» **Cosa occorre**: Riscrivi la parte del brano sul Cannabis Medical Center che si apre con le parole "SSIT: I medici" e si chiude con "servizio praticamente continuo.", sostituendo "tempo pieno" con "tempo parziale".

» **Brano di partenza**:
★ ★ ★ ★ ★ ★ ★

SSIT: Quando e con quali obbiettivi nasce il Cannabis Medical Center?

Nasce a marzo 2019 con l’intento di portare sul territorio un luogo fisico dove i pazienti possano farsi prescrivere cannabis ed avere a disposizione medici che già da anni curano i malati con questa pianta. L’obbiettivo è permettere ai pazienti di trovare personale specializzato e così ottenere le terapie più adatte fin dal primo momento, appena riscontrata la patologia, cosa che al momento negli ospedali non avviene. All’interno degli ospedali infatti, la cannabis non è certamente una priorità e viene prescritta spesso con sottodosaggi e mai come primo farmaco. Il paziente deve insistere per ottenerla e per averla con dosaggi appropriati. Qui da noi invece è il contrario, non abbiamo un piano terapeutico obbligatorio da redigere, come in struttura ospedaliera, ma lavoriamo con un sistema personalizzato sul paziente. Il nostro scopo è quello di portare a conoscenza dell’opinione pubblica che la cannabis terapeutica può essere assunta per qualsiasi patologia , dalle malattie più gravi, fino allo stress e all’insonnia.

SSIT: Quali servizi offrite ai pazienti? Di chi si compone il vostro personale?

Siamo uno studio professionale e offriamo servizio visita, consulenza, ascolto e prescrizione. Qui curiamo i sintomi, ascoltiamo i pazienti e in quanto specialisti nella cannabis non abbiamo remore nella prescrizione. Nel centro collaborano una psicologa, un fisioterapista e tre medici generici. In aggiunta offriamo anche il servizio di reperimento del prodotto, nel senso che andiamo noi in farmacia e spieghiamo successivamente al paziente come assumerlo.

SSIT: Al momento quanti pazienti seguite?

Circa 200 pazienti con ogni tipo di patologia che va dalla fibromialgia, all’Alzhaimer, al dolore cronico, autismo o epilessia.

SSIT: I medici lavorano a tempo pieno per il centro? Come si può prendere un appuntamento?

Tutti i medici del centro hanno altre attività. L’appuntamento è preso tramite prenotazione, dato il numero di medici che collabora con noi riusciamo a garantire comunque un servizio praticamente continuo.

SSIT: Avete relazioni con l’ASL e con la Sanità regionale?

★ ★ ★ ★ ★ ★ ★

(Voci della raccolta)

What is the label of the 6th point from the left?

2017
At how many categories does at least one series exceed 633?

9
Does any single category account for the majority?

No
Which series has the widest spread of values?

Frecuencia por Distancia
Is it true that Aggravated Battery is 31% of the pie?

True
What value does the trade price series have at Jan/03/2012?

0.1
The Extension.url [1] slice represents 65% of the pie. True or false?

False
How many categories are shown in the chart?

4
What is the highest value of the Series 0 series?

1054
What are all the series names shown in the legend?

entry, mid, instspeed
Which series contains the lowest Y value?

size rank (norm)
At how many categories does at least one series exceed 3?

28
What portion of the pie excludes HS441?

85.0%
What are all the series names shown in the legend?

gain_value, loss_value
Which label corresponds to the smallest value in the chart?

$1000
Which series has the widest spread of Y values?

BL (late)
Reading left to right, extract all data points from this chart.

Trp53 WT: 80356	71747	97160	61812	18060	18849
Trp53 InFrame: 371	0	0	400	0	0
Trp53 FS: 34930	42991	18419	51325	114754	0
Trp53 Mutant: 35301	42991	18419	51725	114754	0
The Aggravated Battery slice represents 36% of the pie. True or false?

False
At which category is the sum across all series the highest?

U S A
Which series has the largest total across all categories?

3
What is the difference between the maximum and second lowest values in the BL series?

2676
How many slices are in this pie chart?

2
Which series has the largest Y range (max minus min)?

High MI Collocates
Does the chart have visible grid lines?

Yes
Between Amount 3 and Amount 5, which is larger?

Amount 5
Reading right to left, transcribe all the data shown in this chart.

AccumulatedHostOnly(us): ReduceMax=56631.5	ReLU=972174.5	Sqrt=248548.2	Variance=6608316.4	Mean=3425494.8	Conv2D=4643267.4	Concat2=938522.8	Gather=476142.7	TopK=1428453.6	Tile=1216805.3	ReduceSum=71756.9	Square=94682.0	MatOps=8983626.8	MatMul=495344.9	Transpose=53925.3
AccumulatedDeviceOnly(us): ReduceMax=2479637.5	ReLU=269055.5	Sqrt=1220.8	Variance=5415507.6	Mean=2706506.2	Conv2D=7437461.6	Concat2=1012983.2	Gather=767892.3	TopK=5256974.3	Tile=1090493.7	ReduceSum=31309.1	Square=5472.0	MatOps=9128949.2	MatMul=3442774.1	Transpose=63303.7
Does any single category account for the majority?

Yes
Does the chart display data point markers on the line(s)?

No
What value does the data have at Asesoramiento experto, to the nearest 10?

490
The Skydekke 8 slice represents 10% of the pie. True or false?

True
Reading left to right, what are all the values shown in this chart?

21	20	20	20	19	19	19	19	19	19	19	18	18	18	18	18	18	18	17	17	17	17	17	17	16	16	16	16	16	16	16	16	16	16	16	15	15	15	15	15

★ ★ ★ ★ ★ ★ ★

» **Risposta al compito**:
SSIT: I medici lavorano a tempo parziale per il centro? Come si può prendere un appuntamento?

Tutti i medici del centro hanno altre attività. L’appuntamento è preso tramite prenotazione, dato il numero di medici che collabora con noi riusciamo a garantire comunque un servizio praticamente continuo.